If today’s schoolchildren are the translators of tomorrow, then Spain’s translation industry could be at a crossroads.(今日の学校の生徒が明日の翻訳者であるとするなら、スペインの翻訳産業は岐路に立っている。)
creative and communications writerであるBen Whittacker-Cook氏の言葉です。さすがにライターの方で、全体的な英語の表現が素晴らしいのですが、特にこの一言が、ちょうど個人的な関心事項や通訳翻訳学会から受けた感想と一致しているように思われてならないので、日本語ではなくスペインで使用されているスペイン語についてではありますが、引用させていただきました。
 
個人的にも、翻訳や通訳の根幹には学校における英語教育があると考えています。
大会での英語の教育そのものについての発表といえば、広島大学大学院で英語教育について研究していらっしゃる守田智裕さんのご発表内容が素晴らしかったです。英語を教える際に英文の和訳をハンドアウトすることがありますが、どのような生徒に向けたものか、どのようなねらいのものかで、先生の訳し方が変わるというものです。先生らしく工夫のこらされたプレゼンで、猫についてのスライドもあったので、ご自身のご承諾をいただき、ここに掲載させていただきます。掲載のためにわざわざスライドに手直しをしてくださいました。スライドが示すのは、用いる言語によって認知のしかた(どこから見るか)が異なるというものです。

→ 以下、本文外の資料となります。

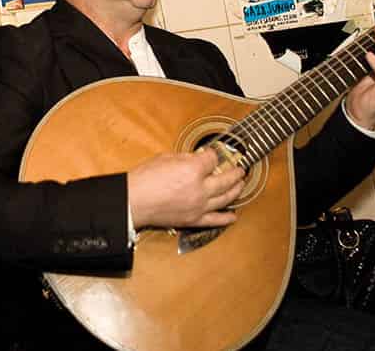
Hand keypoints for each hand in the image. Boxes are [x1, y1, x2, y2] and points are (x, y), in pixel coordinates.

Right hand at [127, 147, 244, 229]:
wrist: (134, 202)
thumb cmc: (144, 179)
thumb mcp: (166, 158)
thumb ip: (186, 157)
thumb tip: (197, 158)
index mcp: (193, 170)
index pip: (213, 159)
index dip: (215, 154)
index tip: (215, 153)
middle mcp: (200, 189)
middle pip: (226, 179)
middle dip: (235, 172)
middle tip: (240, 169)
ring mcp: (199, 206)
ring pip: (226, 198)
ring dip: (236, 190)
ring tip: (241, 185)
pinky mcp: (194, 219)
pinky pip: (215, 220)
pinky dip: (226, 218)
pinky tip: (234, 216)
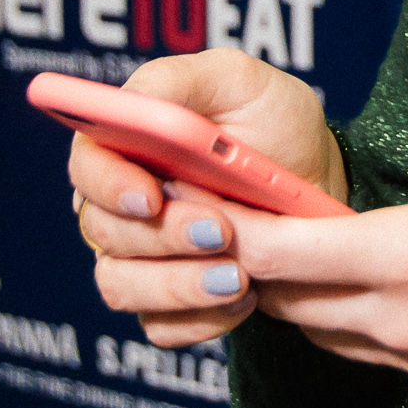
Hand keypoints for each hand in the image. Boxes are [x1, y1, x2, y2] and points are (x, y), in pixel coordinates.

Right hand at [71, 51, 344, 347]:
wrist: (321, 185)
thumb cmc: (275, 125)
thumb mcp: (238, 80)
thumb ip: (179, 82)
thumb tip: (132, 103)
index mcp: (125, 143)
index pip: (86, 166)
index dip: (108, 185)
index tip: (151, 197)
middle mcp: (121, 203)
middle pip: (104, 232)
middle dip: (166, 236)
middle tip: (224, 230)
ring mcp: (139, 257)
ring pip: (121, 287)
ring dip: (179, 285)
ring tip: (240, 274)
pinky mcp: (166, 304)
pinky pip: (159, 327)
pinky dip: (203, 317)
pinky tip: (245, 295)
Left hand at [206, 139, 407, 407]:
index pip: (288, 252)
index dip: (232, 232)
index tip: (195, 210)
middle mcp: (406, 320)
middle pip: (288, 303)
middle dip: (248, 268)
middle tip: (222, 229)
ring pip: (326, 334)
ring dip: (295, 300)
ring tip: (277, 260)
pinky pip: (375, 352)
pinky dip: (348, 322)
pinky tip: (356, 291)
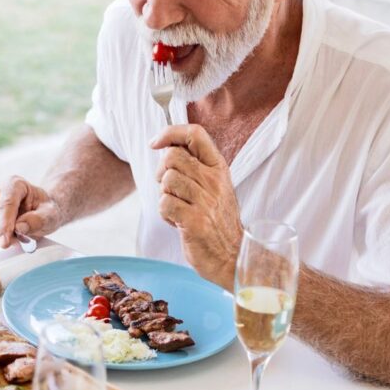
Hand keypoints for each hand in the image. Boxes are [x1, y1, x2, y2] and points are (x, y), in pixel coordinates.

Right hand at [0, 175, 63, 248]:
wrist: (38, 209)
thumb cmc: (44, 211)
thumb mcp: (51, 215)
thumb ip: (38, 220)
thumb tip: (19, 228)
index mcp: (14, 184)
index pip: (5, 204)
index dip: (4, 225)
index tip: (5, 243)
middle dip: (2, 234)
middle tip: (20, 240)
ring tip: (15, 235)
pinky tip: (5, 234)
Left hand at [151, 124, 242, 290]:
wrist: (233, 257)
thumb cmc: (218, 222)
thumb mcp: (215, 187)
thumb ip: (196, 167)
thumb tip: (166, 147)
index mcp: (219, 168)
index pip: (195, 134)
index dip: (170, 132)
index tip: (156, 143)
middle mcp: (214, 181)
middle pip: (172, 156)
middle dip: (161, 172)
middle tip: (169, 189)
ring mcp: (205, 201)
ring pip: (166, 179)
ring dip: (164, 195)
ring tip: (177, 207)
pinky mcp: (194, 221)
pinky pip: (164, 204)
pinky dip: (164, 213)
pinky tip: (177, 221)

このような面白い、親しみやすい工夫はとても大切で、この猫の描かれたスライドだけでも、読者の皆様にとって英語や英語教育、通訳、翻訳というものが身近に感じられたのではないでしょうか。

(スライド提供:広島大学大学院教育学研究科 博士課程前期2年 守田智裕さん)

まとめ 

翻訳と通訳、どちらの立場でも、言語方向にかかわらず、正しい情報を、正しい言葉で伝達するというのは共通することではないでしょうか。
書くこと、話すこと、似て非なるものですが、いずれも、とても大切なものを扱っていると思います。
異なる言語間で意志の伝達をするのは不可欠なことであり、異文化を結ぶことができるのもやはり言葉です。だから外国語を学ばねばならないとずっと思ってきましたが、最近、不思議な体験をしました。
親戚の幼児と接したとき、英語、日本語という観念がまだないのを感じたのです。まだ文字が読めないというのもあるのでしょうが、英語は外国語だから分からないという先入観のない小さい子どもにたいして、異質なもの、という感じを与えないことが大切だと思います。自分はバイリンガルでも児童心理の専門家でもありませんが、子どもと一緒に英語を目にしたときに大人がどのような反応や働きかけをしたらよいのか、ということを考えるきっかけとなりました。そしてまた、言葉以外にも、人と人との意思疎通を可能にする(または人に何かを伝え認識させる)ものがあるのではないかということを教えられました。それはひょっとしたら、子どもが認識しているような何かのイメージなのかもしれません。
 
 皆様の通訳研究・翻訳研究の積み重ねが、いつか、最近生まれたばかりの世代のみんなの役に立ち、さらに継承されていくことになるでしょう。
 翻訳に関連しつつも英語そのものの教育について研究をされている方による発表もみられたように、これから日本通訳翻訳学会で扱われていく内容は広がり、より総合的になっていくことも考えられますが、設立の趣旨と歴代の会長の皆様が取り組んでこられた内容を忘れずに、皆様の知恵と創意工夫を合わせて、ますます発展していかれることを心から願っています。